The owner of tire shoppe realised that it would take a while for him to be able to cash in from the sale of his business. So he decided to split the value of the business into parts or shares through an underwriter which does that job, and came up with 100 parts of it or 100 shares outstanding, which brings us down to $1000 per piece or $1000 per share.  ($100,000 / 100 shares = $1,000 per share).

Stocks are proof that you own a part of the business issued in certificates. It can be traded at a profit or loss since the price per share of a company fluctuates depending on the current supply and demand for that stock. Now back to the tire shoppe, as you noticed on the illustration there were only 100 shares available posted on the sign, that is the number of available shares that makes up the total value of the company. They are not infinite, and there is no such thing as unlimited number of shares because you can't sell more than 100% of anything otherwise those shares you bought would be worthless. It is important to look at these figures since it is the reason why prices of the stocks you own changes in value.

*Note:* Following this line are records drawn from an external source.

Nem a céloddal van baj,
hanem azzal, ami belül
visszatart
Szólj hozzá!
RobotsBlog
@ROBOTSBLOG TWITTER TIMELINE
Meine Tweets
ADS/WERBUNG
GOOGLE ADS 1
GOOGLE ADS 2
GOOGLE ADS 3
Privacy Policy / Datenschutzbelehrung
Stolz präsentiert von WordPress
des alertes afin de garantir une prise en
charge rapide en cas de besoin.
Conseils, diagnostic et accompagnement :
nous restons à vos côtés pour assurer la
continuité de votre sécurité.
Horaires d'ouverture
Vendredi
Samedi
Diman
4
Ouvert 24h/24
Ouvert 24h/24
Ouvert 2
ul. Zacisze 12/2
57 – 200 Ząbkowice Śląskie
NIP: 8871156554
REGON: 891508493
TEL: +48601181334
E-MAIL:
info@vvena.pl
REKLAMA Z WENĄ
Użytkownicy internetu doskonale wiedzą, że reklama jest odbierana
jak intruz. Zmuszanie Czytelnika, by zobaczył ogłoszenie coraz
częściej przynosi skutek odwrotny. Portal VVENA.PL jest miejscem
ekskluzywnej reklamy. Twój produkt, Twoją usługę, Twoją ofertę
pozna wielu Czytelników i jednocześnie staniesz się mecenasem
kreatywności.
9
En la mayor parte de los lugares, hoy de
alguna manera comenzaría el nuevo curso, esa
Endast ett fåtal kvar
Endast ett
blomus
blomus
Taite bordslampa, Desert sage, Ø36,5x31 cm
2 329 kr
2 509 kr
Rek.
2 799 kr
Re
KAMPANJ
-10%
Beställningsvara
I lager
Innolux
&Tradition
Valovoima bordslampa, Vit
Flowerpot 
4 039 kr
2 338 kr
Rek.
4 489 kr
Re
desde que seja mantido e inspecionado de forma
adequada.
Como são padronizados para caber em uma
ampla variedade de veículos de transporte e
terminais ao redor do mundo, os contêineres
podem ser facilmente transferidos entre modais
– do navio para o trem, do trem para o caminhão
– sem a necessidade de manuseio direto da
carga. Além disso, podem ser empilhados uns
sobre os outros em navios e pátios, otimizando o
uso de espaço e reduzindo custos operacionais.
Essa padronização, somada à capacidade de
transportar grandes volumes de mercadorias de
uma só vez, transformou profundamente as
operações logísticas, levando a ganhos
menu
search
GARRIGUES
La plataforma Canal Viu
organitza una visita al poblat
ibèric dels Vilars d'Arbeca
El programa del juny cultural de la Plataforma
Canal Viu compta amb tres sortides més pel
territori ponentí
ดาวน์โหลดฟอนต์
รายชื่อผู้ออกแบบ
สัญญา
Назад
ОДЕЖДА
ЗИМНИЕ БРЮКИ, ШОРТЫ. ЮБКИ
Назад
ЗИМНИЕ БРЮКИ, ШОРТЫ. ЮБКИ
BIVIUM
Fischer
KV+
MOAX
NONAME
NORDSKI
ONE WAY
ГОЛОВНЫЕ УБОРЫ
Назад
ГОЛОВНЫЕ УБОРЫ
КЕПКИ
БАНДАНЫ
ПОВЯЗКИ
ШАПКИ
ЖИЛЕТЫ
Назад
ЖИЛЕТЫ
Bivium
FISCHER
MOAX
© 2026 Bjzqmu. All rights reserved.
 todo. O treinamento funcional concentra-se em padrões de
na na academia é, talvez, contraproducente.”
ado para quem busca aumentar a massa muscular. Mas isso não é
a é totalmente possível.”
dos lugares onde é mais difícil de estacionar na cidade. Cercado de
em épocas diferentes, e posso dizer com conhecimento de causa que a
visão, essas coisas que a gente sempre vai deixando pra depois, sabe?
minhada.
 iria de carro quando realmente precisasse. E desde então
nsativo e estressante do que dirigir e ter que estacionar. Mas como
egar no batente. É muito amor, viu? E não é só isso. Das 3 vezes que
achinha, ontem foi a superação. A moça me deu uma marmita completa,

Basically, supply and demand is the reason why stock prices change in value overtime, if we take a closer look at the result from that company's public offering of its stocks, the total demand for the tire shoppes stock is much more than the available supply which is just 100. The first guy ordered just a single share, right next to him is interested in acquiring 40 shares, further down, another ordered 10 and then 50 shares for the guy who's got the most cash and then 15 shares for that last guy to the right. All in all there were 116 buy orders for tire shoppes stocks. But since there were only a limited number of Tire shoppes shares, the result would be an increase of per share value as the price would prop up in order to facilitate the sale of 100 shares to the highest bidders. The opposite thing happens if that positive buy orders decrease and would trigger a drop in per share value which we will cover later on other sections.